▶ [AIM OF THE TASK]
Show each line of the data below that has the string "simple" in it.

(Extracted page text data)

*****

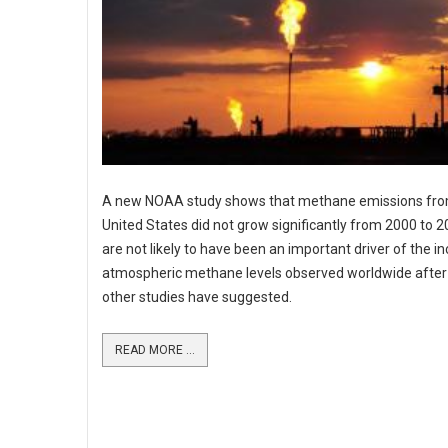
A new NOAA study shows that methane emissions fro
United States did not grow significantly from 2000 to 
are not likely to have been an important driver of the in
atmospheric methane levels observed worldwide after
other studies have suggested.
READ MORE ...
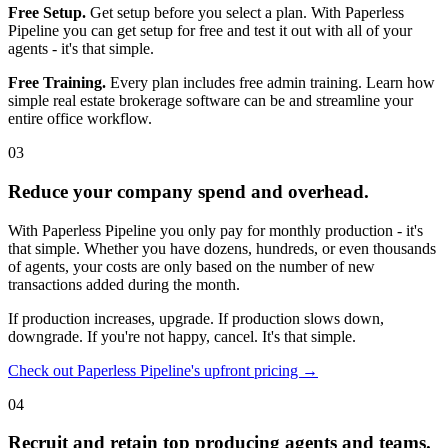
Free Setup.
Get setup before you select a plan. With Paperless
Pipeline you can get setup for free and test it out with all of your
agents - it's that simple.
Free Training.
Every plan includes free admin training. Learn how
simple real estate brokerage software can be and streamline your
entire office workflow.
03
Reduce your company spend and overhead.
With Paperless Pipeline you only pay for monthly production - it's
that simple. Whether you have dozens, hundreds, or even thousands
of agents, your costs are only based on the number of new
transactions added during the month.
If production increases, upgrade. If production slows down,
downgrade. If you're not happy, cancel. It's that simple.
Check out Paperless Pipeline's upfront pricing →
04
Recruit and retain top producing agents and teams.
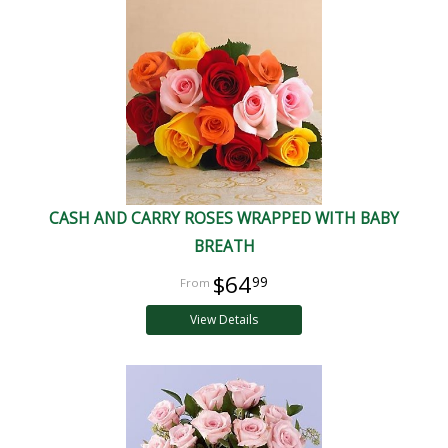
CASH AND CARRY ROSES WRAPPED WITH BABY
BREATH
$64
99
View Details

*****

▶ [COMPLETED TASK]
agents - it's that simple.
simple real estate brokerage software can be and streamline your
that simple. Whether you have dozens, hundreds, or even thousands
downgrade. If you're not happy, cancel. It's that simple.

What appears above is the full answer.